Welcome to European Tribune. It's gone a bit quiet around here these days, but it's still going.
How do you document that American poverty is, for example worse than Europe's?  It's likely, IMHO, worse on a relative scale (comparing income distribution in the country), but is it on an absolute scale?  Are the poor in America poorer than the poor in France?  We all have our intuitive feel, but that doesn't get us anywhere.

Ah, read the diary that started it all.  You'd never know from the dearth of comments (sorry Canberra Boy), but this is the diary whose information was absorbed and, once the reeling died down, the blowback has been felt in many a thread since.

Un says parts of US as poor as 3rd world by Canberra Boy

In it, he links to the UN report and the summary in the Independent.  Some choice nuggets:

US infant mortality rates are on the rise, currently the same as in Malaysia

Blacks in Washington DC have a higher infant death rate than people in the Indian state of Kerala

Child poverty rates are now more than 20 percent

I probably should've linked to this sooner for those not following every single thread.  Apologies.

Maybe we can eventually make language a complete impediment to understanding. -Hobbes

by Izzy (izzy at eurotrib dot com) on Thu Oct 13th, 2005 at 02:33:19 AM EST
[ Parent ]
It's late and I'm tired, but though the title of the article is "UN says parfts of US as poor as 3rd world", the summary from the Independent doesn't say that--unless I just missed it, and I read it pretty carefully.  It does say that 20% of US children are below the poverty rate, but of course we know that's very different than "poor as 3rd world", due to the definition of poverty rate.  I followed over to the UN report itself, looked at the table of contents, but wasn't able tol guess where this statement might be.  Perhaps if you know where it is, you could point me there.

Yes the infant mortality rates going up are concerning.  One must dig behind the numbers to understand the cause, so it can be addressed.  Once again being tired and having a tough work schedule starting tomorrow, I wasn't able to dig like I would like.  But I know that the level of care in neonatal units of hospitals is incredible today--technology is vastly improved.  I also know from personal experience that here in California mothers get cared for extremely well if they go through the California program--admittedly that's a little anecdotal, but I was surprised at the incredible care that two young woman without health insurance received.

But, from the articles: "One important means of preventing infant mortality is improving the health of infants at birth. The rate of low birth weight (LBW) -- a weight of less than 2500 grams (5.8 pounds) at birth -- has been steadily increasing since 1985, when LBW babies represented 6.8 percent of live births; in 2002, 7.8 percent of all live births were of low weight. Very low birth weight (VLBW) babies -- those weighing less than 1500 grams -- represented 1.5 percent of births. VLBW babies are particularly likely to have long-term health and developmental problems.

Good health care during pregnancy is a preventive strategy that assures the health of both mother and child.

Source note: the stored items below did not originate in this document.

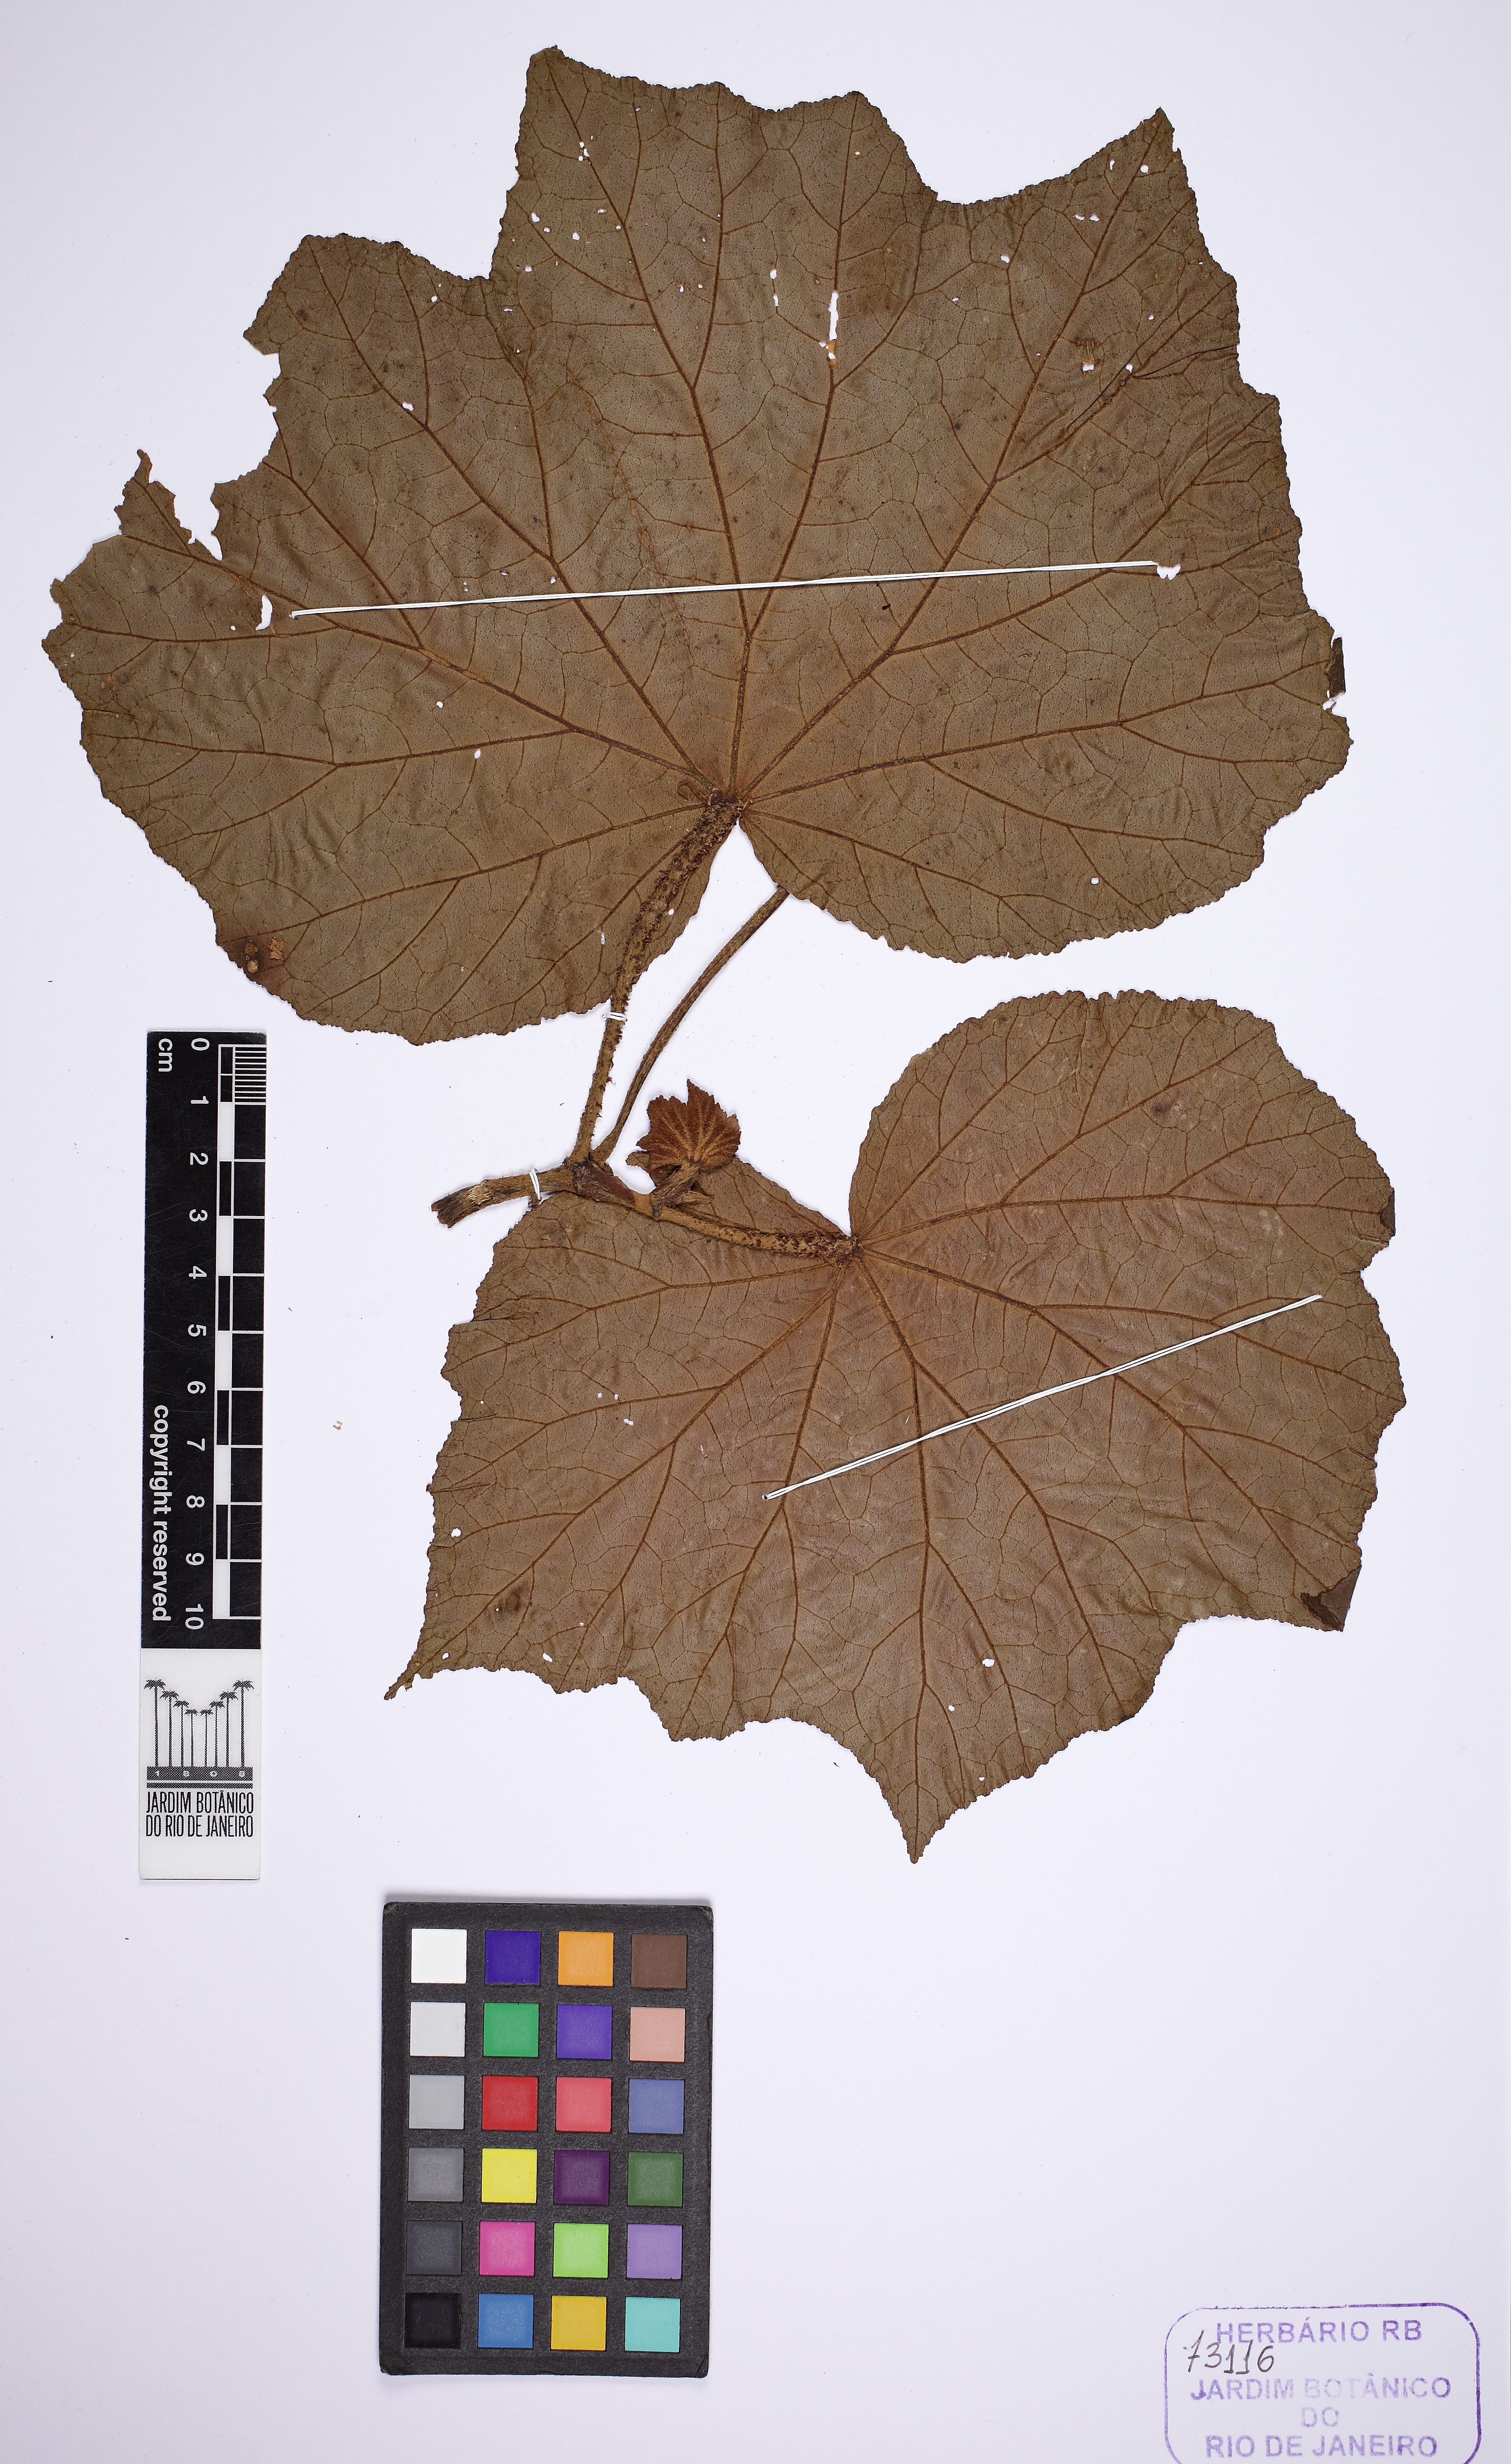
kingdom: Plantae
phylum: Tracheophyta
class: Magnoliopsida
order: Cucurbitales
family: Begoniaceae
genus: Begonia
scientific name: Begonia paleata
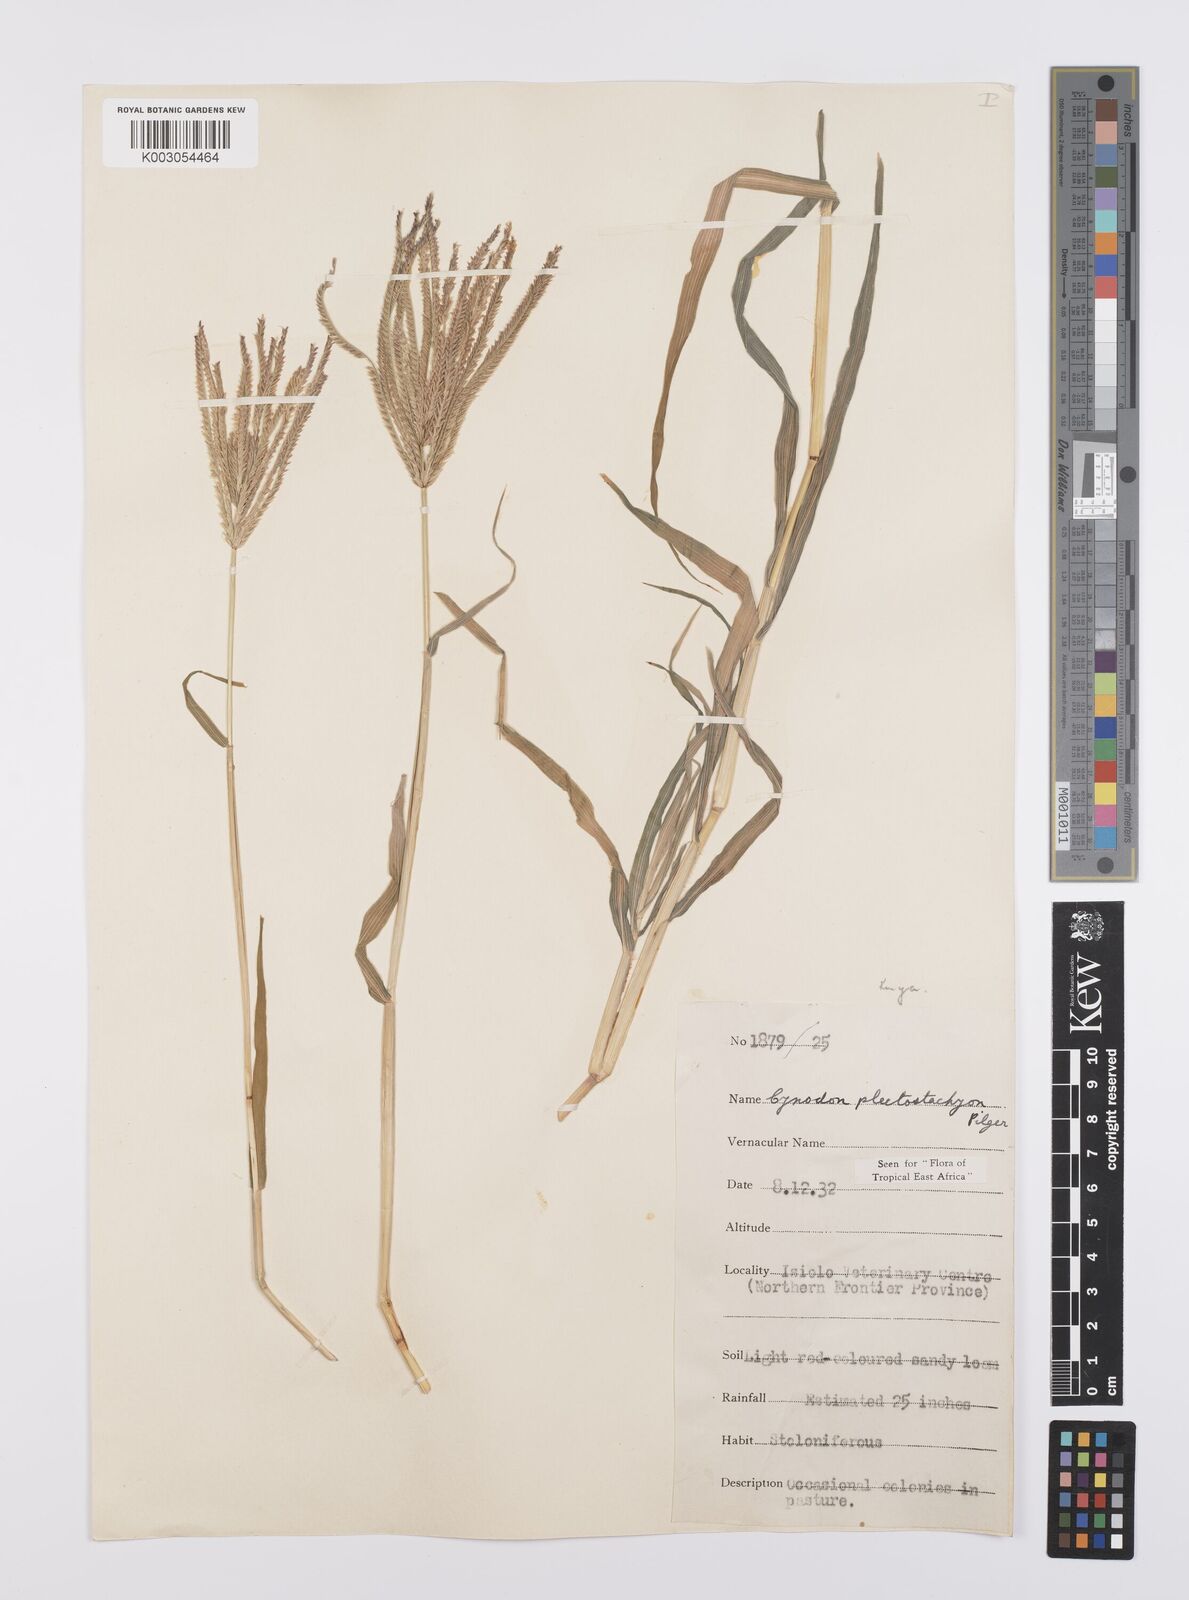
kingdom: Plantae
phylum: Tracheophyta
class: Liliopsida
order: Poales
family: Poaceae
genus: Cynodon
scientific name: Cynodon plectostachyus
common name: Stargrass
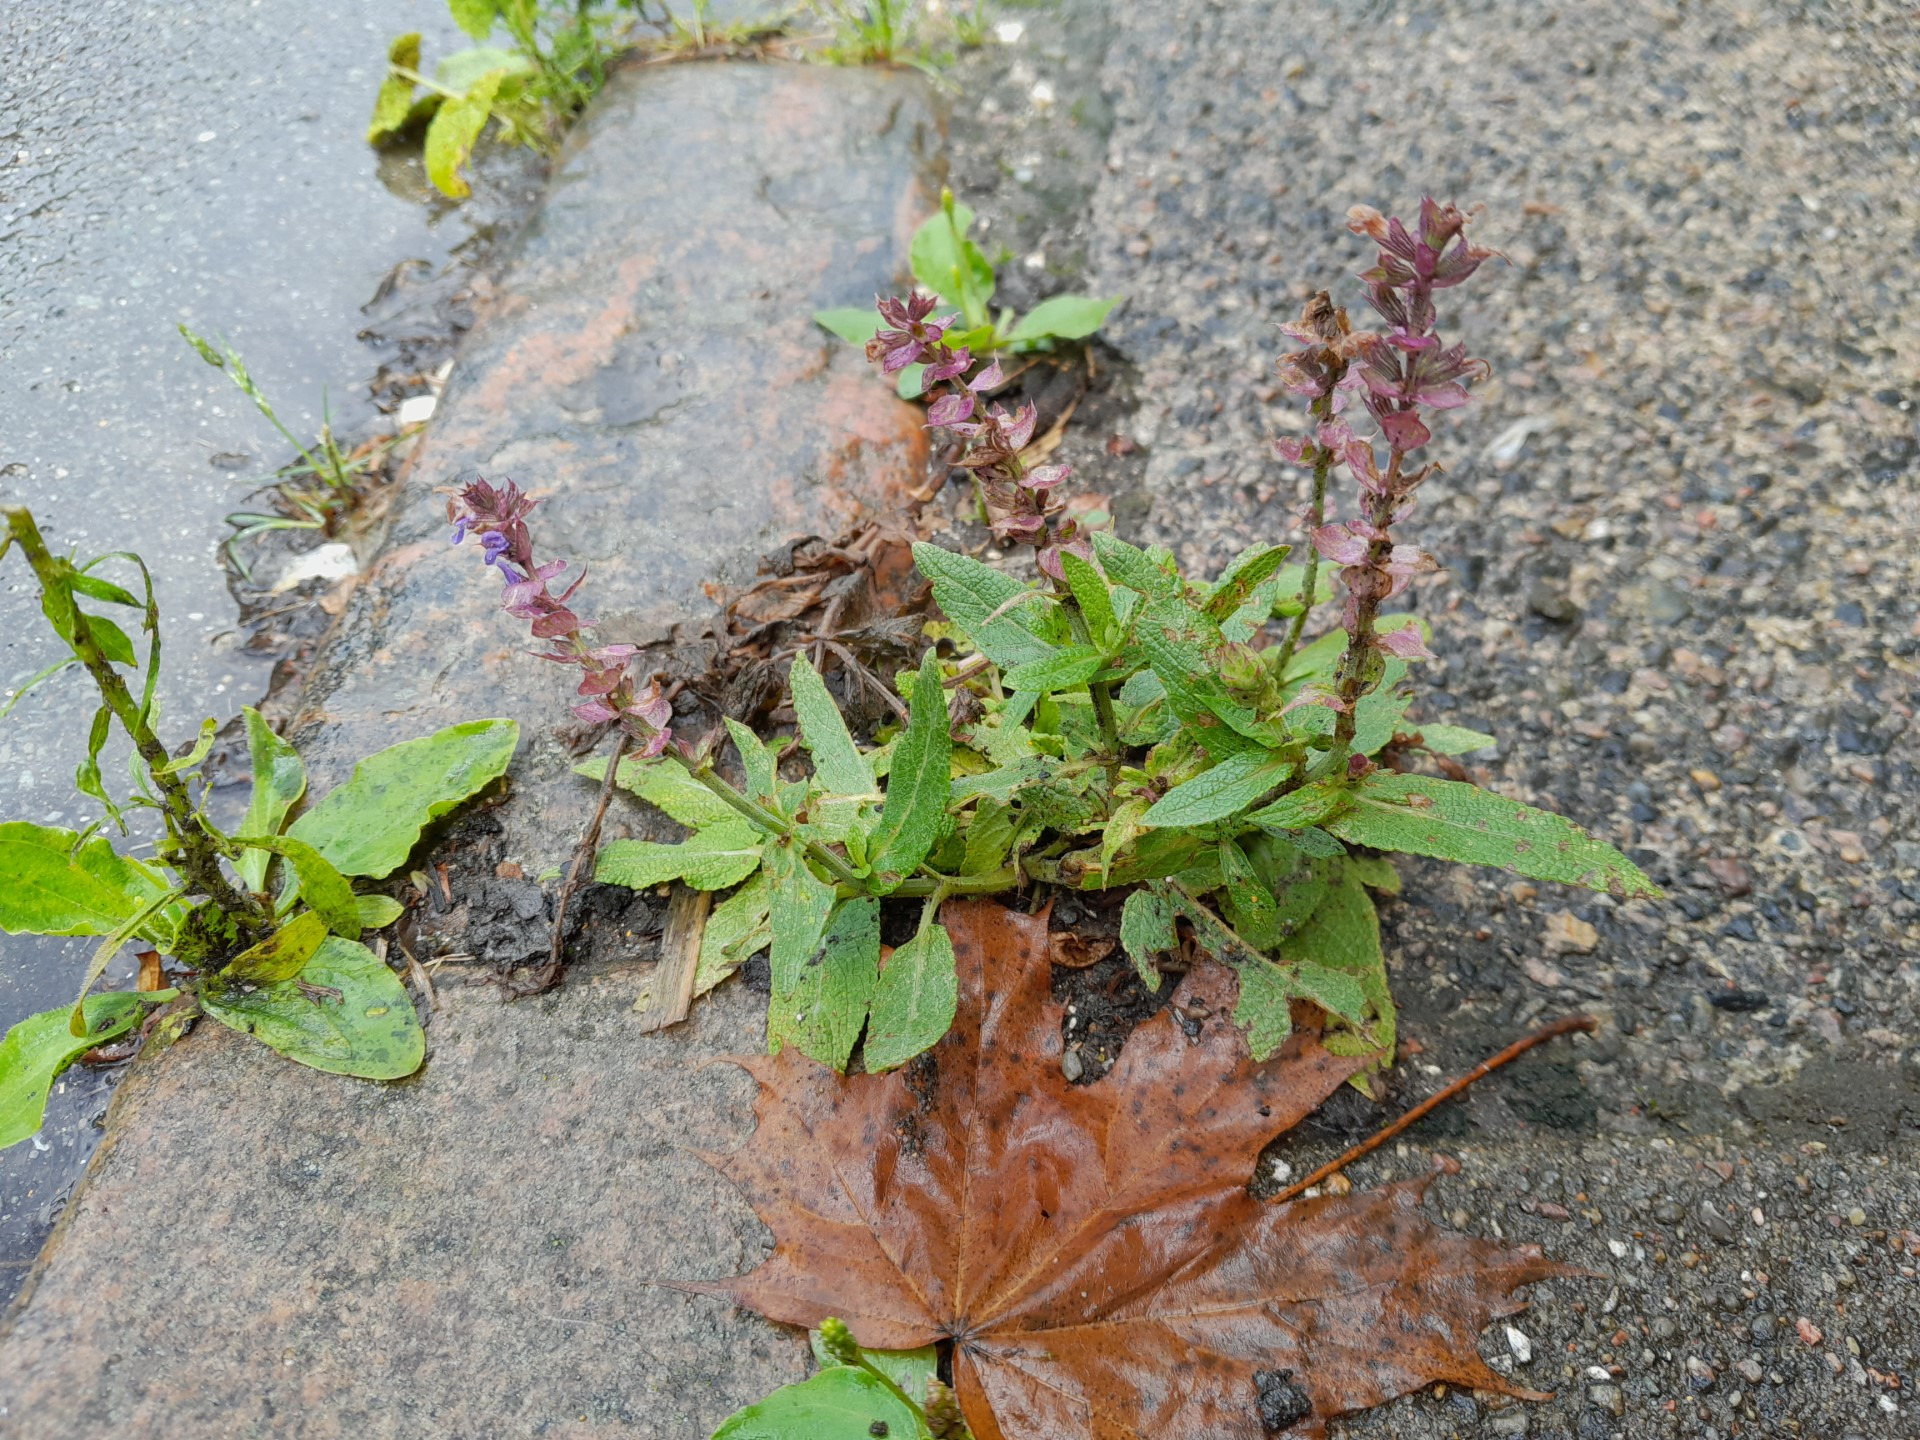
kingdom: Plantae
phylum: Tracheophyta
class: Magnoliopsida
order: Lamiales
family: Lamiaceae
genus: Salvia
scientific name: Salvia nemorosa
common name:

Overall, early entry into prenatal care (in the first 3 months of pregnancy) has been improving, reaching 83.7 percent of pregnant women in 2002. Unfortunately, this rate is lower for younger women as well as Black and Hispanic women. Some pregnant women (3.6 percent in 2002) go without prenatal care entirely or forgo these services until the third trimester of their pregnancy."

The VLBW and to some extent LBW babies due to drug use, hate the term but "crack babies", as well as HIV positive mothers has been a big impact on this area.  Heartbreaking and it tears up the doctors and nurses in the neonatal intensive care units.  So there may be a large negative social component to this.  As you can see prenatal care is up overall, but Blacks and Hispanics have lower usage rates--I'm inferring up as well, but less than whites, though the statement is not clear.  But clearly an area for improvement.

But as I said in my earlier comments on healthcare, I just get overwhelmed about going into this on the blog.  Because the statements just can't be taken as stated, without getting behind the numbers and understanding the cause.  I see that one possible explanation is that minority mothers can't get healthcare because they can't afford insurance, and their babies are underweight because the mothers are starving.  It's just knowing what I know in this area, I would dig behind the numbers (like I started above) and try to understand for sure what the root causes are.

gotta go, and i'll be tied up for a few days.